MY 2.5 WAS DOING THE SAME THING.. I BROUGHT IT IN TO NISSAN THEY JUST SPRAYED IT WITH A LIL SILICONE AND PROBLEM FIXED.. LUBRICATION I GUESS.. WHATEVER..


----------



## skootz1 (Oct 12, 2005)

Thanks, but Nissan told me that they had to replace the left strut and also they will be replacing the sterring column. I had originally thought it was that. I am glad that your problem was easier then mine. I hope this helps someone else.


----------



## cdmorenot (Dec 22, 2005)

well if they're gonna do it for free.. that's awesome.. i got my struts both fronts replaced at around 30k for free too.. so that could had been part of the problem who knows.. well im glad it's going to be taken care of..


----------



## skootz1 (Oct 12, 2005)

did nissan replace both of the struts?

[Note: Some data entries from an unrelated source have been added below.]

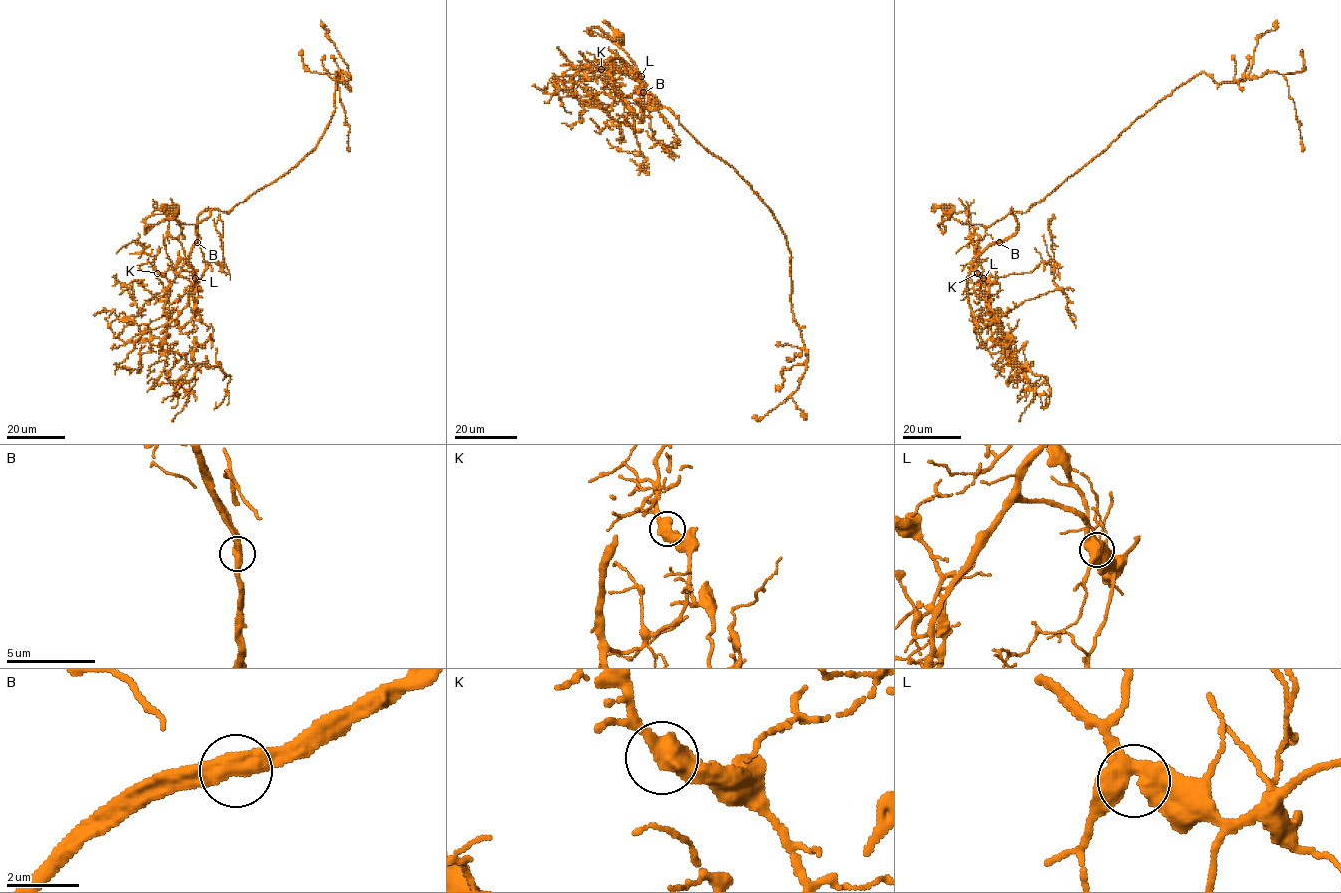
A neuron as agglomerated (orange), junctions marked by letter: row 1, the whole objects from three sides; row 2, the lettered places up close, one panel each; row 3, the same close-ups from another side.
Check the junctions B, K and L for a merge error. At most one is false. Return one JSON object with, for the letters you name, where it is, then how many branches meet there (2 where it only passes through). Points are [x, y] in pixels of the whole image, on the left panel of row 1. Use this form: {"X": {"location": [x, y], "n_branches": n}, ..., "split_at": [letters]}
{"split_at": []}

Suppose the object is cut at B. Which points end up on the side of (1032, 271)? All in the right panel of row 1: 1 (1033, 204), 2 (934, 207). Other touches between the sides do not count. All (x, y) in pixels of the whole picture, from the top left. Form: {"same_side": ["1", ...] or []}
{"same_side": ["1"]}

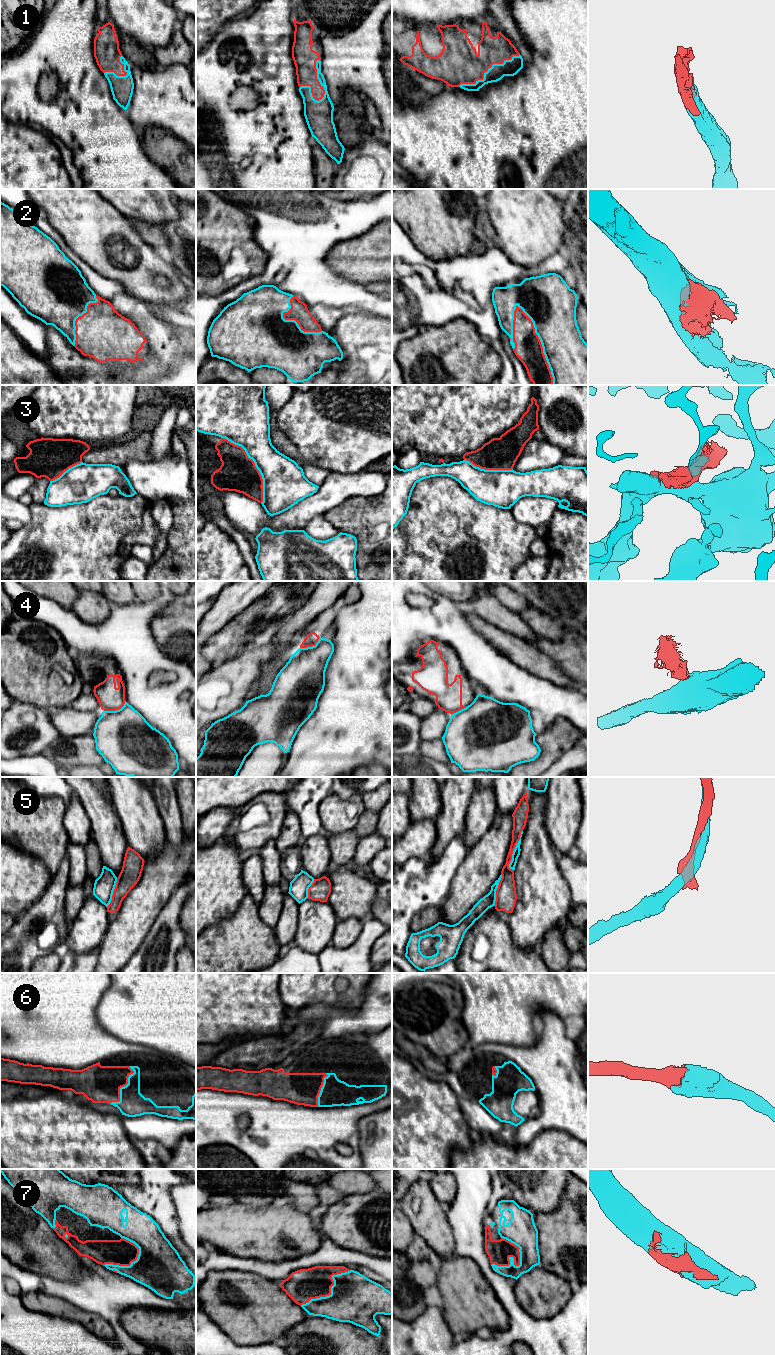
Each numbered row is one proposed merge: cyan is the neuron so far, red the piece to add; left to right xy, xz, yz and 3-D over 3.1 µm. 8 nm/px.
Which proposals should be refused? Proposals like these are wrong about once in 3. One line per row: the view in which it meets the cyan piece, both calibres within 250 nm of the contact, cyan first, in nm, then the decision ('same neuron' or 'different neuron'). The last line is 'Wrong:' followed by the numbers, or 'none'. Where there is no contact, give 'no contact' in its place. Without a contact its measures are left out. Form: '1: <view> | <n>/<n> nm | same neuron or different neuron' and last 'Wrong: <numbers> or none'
1: yz | 130/340 nm | same neuron
2: yz | 360/220 nm | same neuron
3: xz | 320/300 nm | different neuron
4: xy | 460/200 nm | different neuron
5: yz | 60/110 nm | different neuron
6: xy | 220/300 nm | same neuron
7: yz | 240/190 nm | same neuron
Wrong: 3, 4, 5

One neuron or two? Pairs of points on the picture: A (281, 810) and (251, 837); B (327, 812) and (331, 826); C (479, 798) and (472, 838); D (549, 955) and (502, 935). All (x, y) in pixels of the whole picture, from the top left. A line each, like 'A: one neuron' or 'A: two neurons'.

They only replaced one of mine. I have about 10000 miles on my car, i wonder if they shoudl replace both?


----------



## cdmorenot (Dec 22, 2005)

they replaced both for me... at no charge.. try gettin that other one.. or just say that theres a very annoying rattle.. it worked for me.. as long as the mechanic says you need it the service manager will just write the order with no questions.. just say you hear a rattle.. or something.. they'll take care of that other one for ya..


----------



## nicholson (Jan 20, 2014)

its the lower sttering shaft the u joint goes bad in the column


----------